After you upload a codebase to a project, you are ready to scan the codebase.

What is a Codebase Scan?

During a scan, Code Insight performs a static analysis of files of any type (source or binary) in the target codebase, using automated detection rules to identify open-source or third-party components and their versions, licenses, and security vulnerabilities. The scan generates inventory items based on the component information it identifies.

Additionally, the scan can identify components by searching for files and source code in the codebase that match files (exact-content matching) or source-code snippets found in open-source and third-party software. Detection of file and source-code snippet matches is based on the comparison of the scanned codebase with the contents of the Compliance Library (CL), a large library containing the information needed to perform content matching.

The evidence that Code Insight discovers during a scan includes:

  • Third-party copyright statements

  • Open-source license text matches

  • File name matches to files collected in the CL

  • Code-snippet matches to code collected in the CL

  • Search terms (text string) matches

  • Email addresses and URLs

The scanner will also automatically generate inventory based on various automated discovery techniques:

  • Automated Analysis of packages (such as .jar, NuGet)

  • Automated Analysis based on search terms, file names, and other heuristics

  • AutoWriteUp Rules from the Code Insight CL

Code Insight continually updates the CL with new open-source releases and newly reported security vulnerabilities.

Selecting a Scan Profile

The level of comprehensiveness of a scan is determined by the Scan Profile that is selected for a project. Code Insight comes with a Standard, a Basic (without CL), and a Comprehensive scan profile. The major differences among these scan profiles is that the Comprehensive scan performs file and source-code matches, the Standard scan does not, and the Basic (without CL) scan only searches the codebase for a set of strings that may indicate third-party code. While searching the source code for snippets of third-party content takes more time, it results in a deeper scan of the codebase and provides a more in-depth analysis.

note

You can also create your own customized scan profiles. For more information, refer to "Creating a Scan Profile" in the Code Insight Installation & Configuration Guide.

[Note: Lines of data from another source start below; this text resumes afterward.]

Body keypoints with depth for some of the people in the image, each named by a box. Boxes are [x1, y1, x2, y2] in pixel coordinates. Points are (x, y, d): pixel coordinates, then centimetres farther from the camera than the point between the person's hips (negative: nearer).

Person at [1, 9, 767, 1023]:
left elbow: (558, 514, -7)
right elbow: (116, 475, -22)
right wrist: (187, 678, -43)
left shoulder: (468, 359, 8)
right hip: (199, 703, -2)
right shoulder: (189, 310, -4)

You select a scan profile for your project on the Edit Project dialog box.

To select a scan profile for a project:

  1. Open the Project Summary page for your project.

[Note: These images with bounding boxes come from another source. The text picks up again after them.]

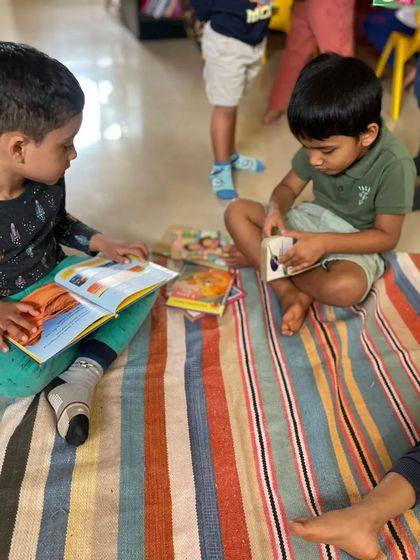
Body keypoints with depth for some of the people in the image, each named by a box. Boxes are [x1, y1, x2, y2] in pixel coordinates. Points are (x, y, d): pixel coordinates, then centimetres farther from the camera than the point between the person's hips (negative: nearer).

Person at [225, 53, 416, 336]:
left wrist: (324, 243, -31)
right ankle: (290, 292, -22)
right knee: (236, 211, -12)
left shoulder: (395, 165, -25)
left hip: (356, 244, -5)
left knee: (346, 288, -40)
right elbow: (289, 186, 0)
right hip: (313, 220, 5)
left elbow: (387, 236, -20)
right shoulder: (321, 143, -11)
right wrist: (276, 208, -24)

  2. At the bottom of the screen, click Manage Project and select Edit Project from the popup. The Edit Project dialog opens.

  3. Select the Scan Settings tab. The Scan Settings tab opens.

  4. From the Scan Profile list, select Standard Scan Profile (the default), Basic Scan Profile (Without CL), or Comprehensive Scan Profile.

  5. Click Save.

Scanning a Codebase

After you create a project and upload a codebase, you are ready to perform a scan.

To scan a codebase:

  1. Perform the steps in Creating a Project and Uploading a Codebase.

  2. On the Project Summary page, click Start Scan. Information about the scan's progress appears in the Scan Status area of the Project Summary page.

    When the scan is complete, one of the following messages will be displayed in the Last Server Scan field:

    • Completed—This message, displayed in green, indicates that the scan succeeded with no warnings during the scan or analysis.

    • Completed with warnings—This message indicates that the scan succeeded, but warnings were generated during the analysis.

    • Failed—This message, displayed in red, indicates that the scan failed.

  3. If the scan completed successfully, proceed with the steps in Auditing the Scan Results.